--- EXERCISE ---
Copy out every line of the entries below that contains the word "with". Treat uppercase and lowercase letters as different.

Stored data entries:

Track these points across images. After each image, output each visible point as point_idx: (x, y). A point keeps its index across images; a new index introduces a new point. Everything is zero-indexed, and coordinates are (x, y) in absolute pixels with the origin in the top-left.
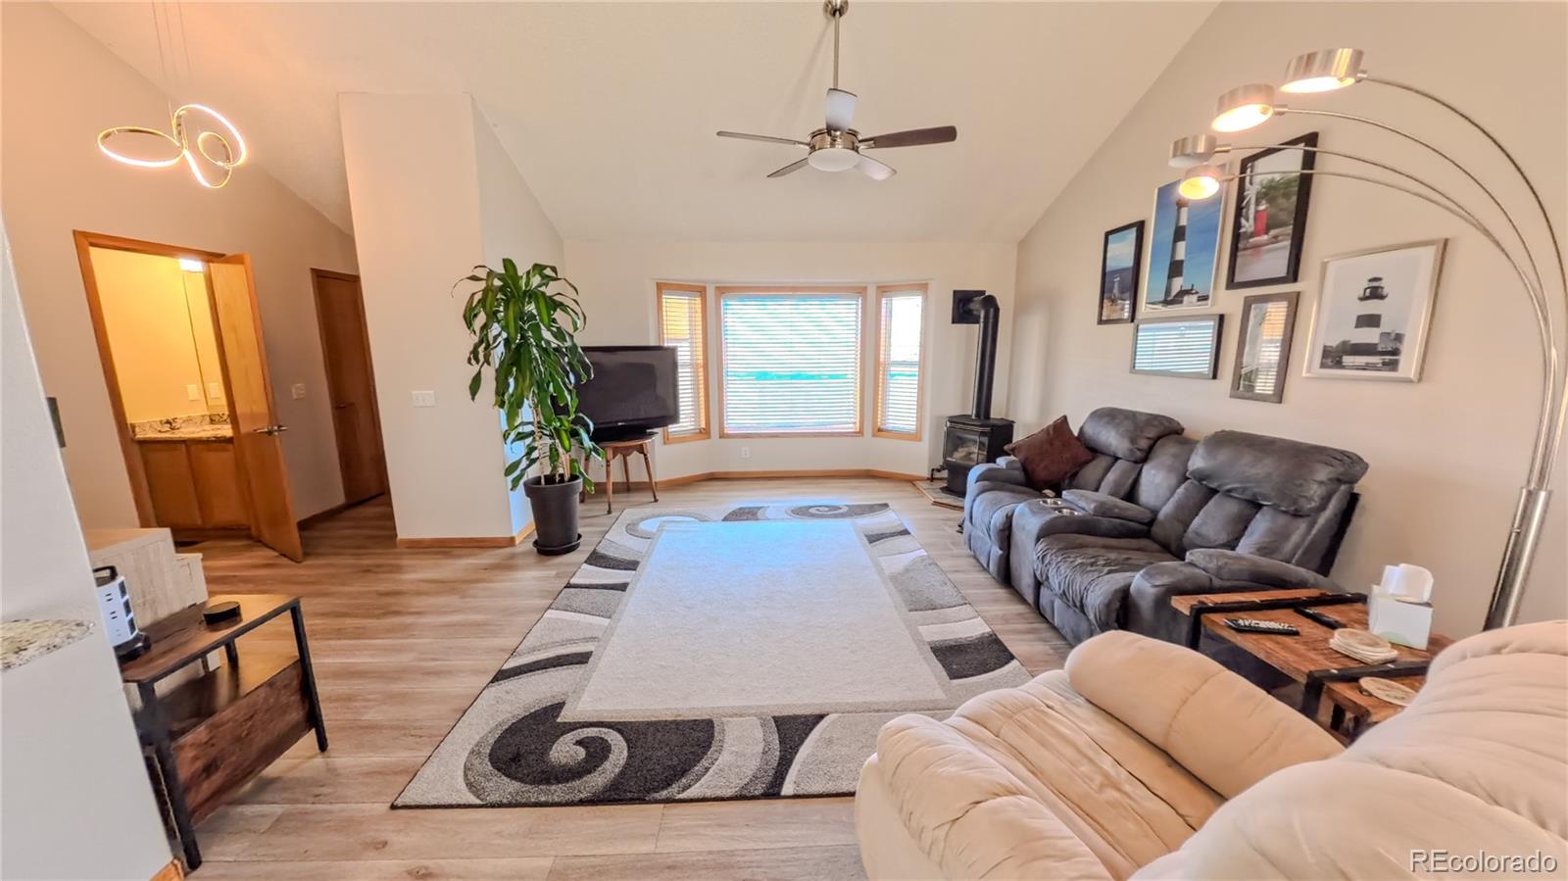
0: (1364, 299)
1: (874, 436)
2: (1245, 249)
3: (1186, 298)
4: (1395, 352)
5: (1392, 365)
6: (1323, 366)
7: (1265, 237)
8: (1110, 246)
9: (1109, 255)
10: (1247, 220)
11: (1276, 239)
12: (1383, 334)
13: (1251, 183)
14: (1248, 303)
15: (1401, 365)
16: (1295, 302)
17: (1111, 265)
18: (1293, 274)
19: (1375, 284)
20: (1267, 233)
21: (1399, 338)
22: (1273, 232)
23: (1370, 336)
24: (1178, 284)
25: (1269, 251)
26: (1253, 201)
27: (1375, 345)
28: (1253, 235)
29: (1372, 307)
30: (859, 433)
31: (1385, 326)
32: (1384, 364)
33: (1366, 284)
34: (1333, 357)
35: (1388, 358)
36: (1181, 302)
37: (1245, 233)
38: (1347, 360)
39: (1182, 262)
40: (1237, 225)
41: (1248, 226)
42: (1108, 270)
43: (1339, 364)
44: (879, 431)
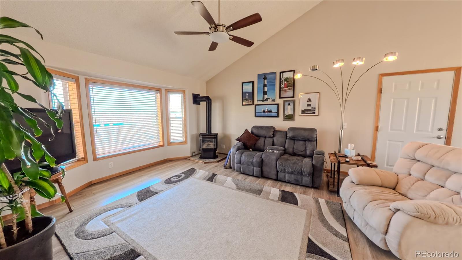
0: (307, 101)
1: (168, 145)
2: (283, 90)
3: (269, 100)
4: (315, 111)
5: (314, 113)
6: (302, 113)
7: (287, 88)
8: (243, 86)
9: (243, 88)
10: (282, 85)
11: (289, 89)
12: (312, 108)
13: (282, 77)
14: (285, 101)
15: (316, 113)
16: (294, 102)
17: (244, 91)
18: (293, 97)
19: (309, 99)
20: (287, 87)
21: (315, 108)
22: (289, 88)
23: (310, 108)
24: (266, 97)
25: (288, 91)
26: (283, 81)
27: (311, 110)
28: (284, 88)
29: (309, 103)
30: (163, 145)
31: (312, 106)
32: (313, 113)
33: (308, 99)
34: (304, 112)
35: (313, 112)
36: (267, 101)
37: (282, 87)
38: (306, 112)
39: (266, 92)
40: (280, 85)
41: (283, 86)
42: (243, 92)
43: (305, 113)
44: (170, 144)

--- YOUR RESPONSE ---
Track these points across images. After each image, output each visible point as point_idx: (x, y). A point keeps its index across images; a new index introduces a new point. Everything is zero-indexed, and coordinates are (x, y) in absolute pixels with the origin in the top-left.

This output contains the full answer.